== Task directions ==
Set down exactly the lines below, starting at the one that contains "#+title: python" and ending at the one that contains "#+date: <2023-08-30>", with both of those lines included and nothing else.

== Data shown ==
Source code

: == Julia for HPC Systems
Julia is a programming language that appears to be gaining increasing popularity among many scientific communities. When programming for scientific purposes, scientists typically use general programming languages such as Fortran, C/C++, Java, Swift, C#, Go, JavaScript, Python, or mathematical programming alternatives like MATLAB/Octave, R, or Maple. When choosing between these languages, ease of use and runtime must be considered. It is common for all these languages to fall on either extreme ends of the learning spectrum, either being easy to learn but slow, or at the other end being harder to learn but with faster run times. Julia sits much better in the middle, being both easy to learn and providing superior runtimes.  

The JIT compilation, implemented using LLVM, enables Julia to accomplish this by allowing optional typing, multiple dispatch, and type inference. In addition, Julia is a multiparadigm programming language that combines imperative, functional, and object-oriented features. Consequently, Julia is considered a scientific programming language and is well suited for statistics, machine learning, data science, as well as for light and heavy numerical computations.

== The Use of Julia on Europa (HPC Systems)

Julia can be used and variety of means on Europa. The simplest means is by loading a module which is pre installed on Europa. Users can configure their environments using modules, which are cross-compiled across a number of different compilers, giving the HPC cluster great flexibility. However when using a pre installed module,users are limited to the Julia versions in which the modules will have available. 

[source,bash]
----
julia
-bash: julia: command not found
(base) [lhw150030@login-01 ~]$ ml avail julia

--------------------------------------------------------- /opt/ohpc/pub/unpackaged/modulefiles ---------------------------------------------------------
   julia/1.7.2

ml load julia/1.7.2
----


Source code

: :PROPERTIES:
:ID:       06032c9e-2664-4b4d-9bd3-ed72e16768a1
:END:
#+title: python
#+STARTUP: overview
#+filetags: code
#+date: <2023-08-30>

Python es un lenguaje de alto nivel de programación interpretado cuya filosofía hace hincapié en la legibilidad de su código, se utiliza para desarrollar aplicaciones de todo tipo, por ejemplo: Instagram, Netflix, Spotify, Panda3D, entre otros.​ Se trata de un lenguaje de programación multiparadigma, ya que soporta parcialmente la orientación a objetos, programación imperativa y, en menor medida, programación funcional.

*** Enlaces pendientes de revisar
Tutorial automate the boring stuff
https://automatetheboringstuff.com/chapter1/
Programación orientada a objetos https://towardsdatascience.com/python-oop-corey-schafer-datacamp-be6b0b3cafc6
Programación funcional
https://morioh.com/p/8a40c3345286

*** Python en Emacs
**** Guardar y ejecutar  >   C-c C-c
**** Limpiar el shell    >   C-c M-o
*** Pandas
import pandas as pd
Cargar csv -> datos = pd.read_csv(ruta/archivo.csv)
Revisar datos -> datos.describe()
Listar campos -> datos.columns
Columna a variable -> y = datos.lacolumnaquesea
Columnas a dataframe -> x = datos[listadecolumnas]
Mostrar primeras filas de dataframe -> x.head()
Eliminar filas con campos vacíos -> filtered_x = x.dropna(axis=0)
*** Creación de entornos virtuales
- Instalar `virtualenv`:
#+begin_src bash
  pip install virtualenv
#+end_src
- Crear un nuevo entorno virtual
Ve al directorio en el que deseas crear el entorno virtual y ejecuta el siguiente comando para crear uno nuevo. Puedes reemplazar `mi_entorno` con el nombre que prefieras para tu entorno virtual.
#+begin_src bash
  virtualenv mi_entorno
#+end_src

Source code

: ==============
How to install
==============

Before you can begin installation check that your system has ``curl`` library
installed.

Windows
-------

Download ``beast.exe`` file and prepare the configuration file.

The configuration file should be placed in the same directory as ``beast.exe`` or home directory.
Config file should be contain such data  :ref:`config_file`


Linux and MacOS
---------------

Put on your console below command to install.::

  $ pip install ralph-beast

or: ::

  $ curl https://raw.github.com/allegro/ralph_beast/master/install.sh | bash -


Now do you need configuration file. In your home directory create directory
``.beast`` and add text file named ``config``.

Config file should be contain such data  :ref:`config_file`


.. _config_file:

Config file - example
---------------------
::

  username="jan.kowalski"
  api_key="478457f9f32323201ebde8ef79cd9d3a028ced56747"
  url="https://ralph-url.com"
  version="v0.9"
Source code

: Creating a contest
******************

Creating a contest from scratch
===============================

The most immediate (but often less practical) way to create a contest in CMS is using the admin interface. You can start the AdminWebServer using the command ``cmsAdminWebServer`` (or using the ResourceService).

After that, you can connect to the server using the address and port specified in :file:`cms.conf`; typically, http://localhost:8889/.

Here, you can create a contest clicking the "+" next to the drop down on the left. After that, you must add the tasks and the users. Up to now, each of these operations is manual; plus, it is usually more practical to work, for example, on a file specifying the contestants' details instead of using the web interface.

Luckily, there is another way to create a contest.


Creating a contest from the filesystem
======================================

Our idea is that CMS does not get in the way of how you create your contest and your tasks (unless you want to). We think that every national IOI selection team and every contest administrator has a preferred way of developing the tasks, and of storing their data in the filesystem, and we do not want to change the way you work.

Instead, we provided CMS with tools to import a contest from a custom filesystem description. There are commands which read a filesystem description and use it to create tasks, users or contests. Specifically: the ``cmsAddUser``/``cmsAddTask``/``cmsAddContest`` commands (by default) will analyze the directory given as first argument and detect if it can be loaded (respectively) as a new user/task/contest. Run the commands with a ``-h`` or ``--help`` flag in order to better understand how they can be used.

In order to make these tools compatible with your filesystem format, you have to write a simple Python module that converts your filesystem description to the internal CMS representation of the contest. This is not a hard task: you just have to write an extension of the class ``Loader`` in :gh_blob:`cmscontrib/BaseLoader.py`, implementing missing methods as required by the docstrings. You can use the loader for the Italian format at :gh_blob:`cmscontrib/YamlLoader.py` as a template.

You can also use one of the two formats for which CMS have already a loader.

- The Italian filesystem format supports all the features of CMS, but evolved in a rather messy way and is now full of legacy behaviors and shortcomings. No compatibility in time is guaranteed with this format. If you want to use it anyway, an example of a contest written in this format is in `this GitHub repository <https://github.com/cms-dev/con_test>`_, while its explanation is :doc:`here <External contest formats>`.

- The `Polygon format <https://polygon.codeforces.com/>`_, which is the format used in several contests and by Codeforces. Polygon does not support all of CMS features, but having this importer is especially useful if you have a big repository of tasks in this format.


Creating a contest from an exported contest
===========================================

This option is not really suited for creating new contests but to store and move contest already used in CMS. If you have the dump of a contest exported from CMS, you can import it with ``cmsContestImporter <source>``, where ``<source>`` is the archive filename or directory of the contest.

== Solution for this problem ==
#+title: python
#+STARTUP: overview
#+filetags: code
#+date: <2023-08-30>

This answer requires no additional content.